The largest specimens were in places that were always damp, such as by watercourses in dark shade. Those in secondary jungle or places which were apt to dry out at frequent intervals and which were continuously humid only for a month or so at a time were always rather small. Corner never saw any evidence of discontinuous growth, noting that the margin never grew afresh in specimens that had dried out, which gives an explanation for smaller specimens in those places likely to be subject to dry periods.

Sporing continues, night and day, for as long as the pileus is growing and sporing continues for some time after the fruiting bodies have stopped growing, by drawing on reserves within the fruiting bodies.

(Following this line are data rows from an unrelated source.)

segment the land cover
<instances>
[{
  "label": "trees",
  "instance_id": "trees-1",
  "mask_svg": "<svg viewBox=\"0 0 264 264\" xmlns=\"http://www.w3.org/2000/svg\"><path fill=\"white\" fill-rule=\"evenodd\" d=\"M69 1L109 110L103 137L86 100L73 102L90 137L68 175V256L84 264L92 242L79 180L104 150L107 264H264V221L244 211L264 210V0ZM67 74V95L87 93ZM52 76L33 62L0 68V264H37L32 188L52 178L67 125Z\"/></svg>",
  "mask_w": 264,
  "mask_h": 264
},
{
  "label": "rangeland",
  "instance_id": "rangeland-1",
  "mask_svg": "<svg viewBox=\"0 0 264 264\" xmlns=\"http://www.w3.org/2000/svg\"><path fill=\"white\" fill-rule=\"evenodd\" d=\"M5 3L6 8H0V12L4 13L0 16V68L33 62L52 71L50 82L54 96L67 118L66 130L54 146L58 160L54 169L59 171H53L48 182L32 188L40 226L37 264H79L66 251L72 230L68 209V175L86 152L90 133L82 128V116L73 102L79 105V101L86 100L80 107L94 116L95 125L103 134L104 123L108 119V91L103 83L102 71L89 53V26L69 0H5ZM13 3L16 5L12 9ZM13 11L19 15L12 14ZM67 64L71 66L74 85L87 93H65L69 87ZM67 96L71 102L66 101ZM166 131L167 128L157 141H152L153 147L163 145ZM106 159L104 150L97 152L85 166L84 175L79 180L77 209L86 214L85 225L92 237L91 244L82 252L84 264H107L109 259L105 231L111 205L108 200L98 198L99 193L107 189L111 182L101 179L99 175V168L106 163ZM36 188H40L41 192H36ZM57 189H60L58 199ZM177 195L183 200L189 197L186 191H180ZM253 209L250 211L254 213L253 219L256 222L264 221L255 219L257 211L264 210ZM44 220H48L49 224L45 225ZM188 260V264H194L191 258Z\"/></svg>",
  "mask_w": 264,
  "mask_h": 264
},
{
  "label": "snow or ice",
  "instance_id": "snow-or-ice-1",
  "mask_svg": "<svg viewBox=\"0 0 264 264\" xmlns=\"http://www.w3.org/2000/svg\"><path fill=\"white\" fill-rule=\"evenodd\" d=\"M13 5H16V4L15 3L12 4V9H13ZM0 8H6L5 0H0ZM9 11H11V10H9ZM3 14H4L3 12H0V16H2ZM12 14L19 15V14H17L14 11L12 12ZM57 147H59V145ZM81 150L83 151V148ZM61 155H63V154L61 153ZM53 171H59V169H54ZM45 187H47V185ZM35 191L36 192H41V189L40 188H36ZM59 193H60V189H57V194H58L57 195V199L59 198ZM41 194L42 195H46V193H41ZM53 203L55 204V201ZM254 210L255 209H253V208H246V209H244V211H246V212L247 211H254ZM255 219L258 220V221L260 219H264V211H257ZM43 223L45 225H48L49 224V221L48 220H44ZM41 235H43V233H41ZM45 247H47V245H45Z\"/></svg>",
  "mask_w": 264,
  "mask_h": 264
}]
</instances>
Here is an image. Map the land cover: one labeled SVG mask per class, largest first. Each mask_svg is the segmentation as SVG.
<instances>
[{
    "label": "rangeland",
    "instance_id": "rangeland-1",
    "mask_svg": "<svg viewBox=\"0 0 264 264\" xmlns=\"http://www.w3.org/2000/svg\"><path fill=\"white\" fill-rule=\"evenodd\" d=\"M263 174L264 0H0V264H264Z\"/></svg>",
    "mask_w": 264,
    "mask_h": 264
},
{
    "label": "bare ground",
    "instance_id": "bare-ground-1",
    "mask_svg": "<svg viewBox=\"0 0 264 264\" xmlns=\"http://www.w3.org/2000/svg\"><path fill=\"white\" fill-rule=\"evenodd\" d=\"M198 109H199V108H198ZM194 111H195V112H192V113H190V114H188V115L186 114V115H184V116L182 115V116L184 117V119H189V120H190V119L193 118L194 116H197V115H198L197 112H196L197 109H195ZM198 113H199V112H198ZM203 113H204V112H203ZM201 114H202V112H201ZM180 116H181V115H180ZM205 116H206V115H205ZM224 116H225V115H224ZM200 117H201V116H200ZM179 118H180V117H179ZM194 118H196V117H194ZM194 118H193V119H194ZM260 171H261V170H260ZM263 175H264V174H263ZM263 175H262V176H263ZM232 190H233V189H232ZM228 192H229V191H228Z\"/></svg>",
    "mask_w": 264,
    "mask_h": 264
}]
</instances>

Corner collected nine fresh, medium-sized fruiting bodies and, detached from their wood, placed them in a damp atmosphere, occasionally moistening them. Of the nine, two spored for 10 days, one for 35 days and the rest for between 16 and 25 days.

While fruiting bodies that had dried did not resume growing on being moistened, Corner found that he could induce sporing in fruiting bodies that had been dried. He collected about 30 specimens which he allowed to dry out in room temperatures of 75-85 degrees Fahrenheit. He re-soaked them after varying intervals: 5 after 12 days; 2 after 14 days; 2 after 18 days and 4 after 21 days. All these fruiting bodies spored heavily after soaking out. Two further fruiting bodies soaked after 28 days spored less abundantly and three soaked after 35 days spored hardly at all. A number of others re-soaked after 28, 42, 52 and 60 days failed to revive at all but became mouldy. He also dried several fruiting bodies for two or three periods of two weeks, broken up by short periods of sporing. It was not until after the third or, in two cases, the fourth drying that the fruiting bodies failed to revive at all. Corner noted that in cases of repeated drying (as well as in fruiting bodies that had been dried for more than 20 days) the sporing was confined to the area near the margin of the pileus, the other pores seemingly having become moribund.

In detached fruiting bodies which had been sporing for some time the pilei became thinner and thinner until they had become quite papery and pliant when fresh, but brittle and parchment-like when dried. Microscopic examination showed that the normally thick-walled hyphae that are abundant in the pilei of this species, had become "eroded", the material stored in the hyphal walls presumably having been "cannibalized" to promote sporing.

Reference

Corner, EJH. (1932) The Fruit-body of Polystictus xanthopus Fr. Annals of Botany, 46, 71-111 & Plate V.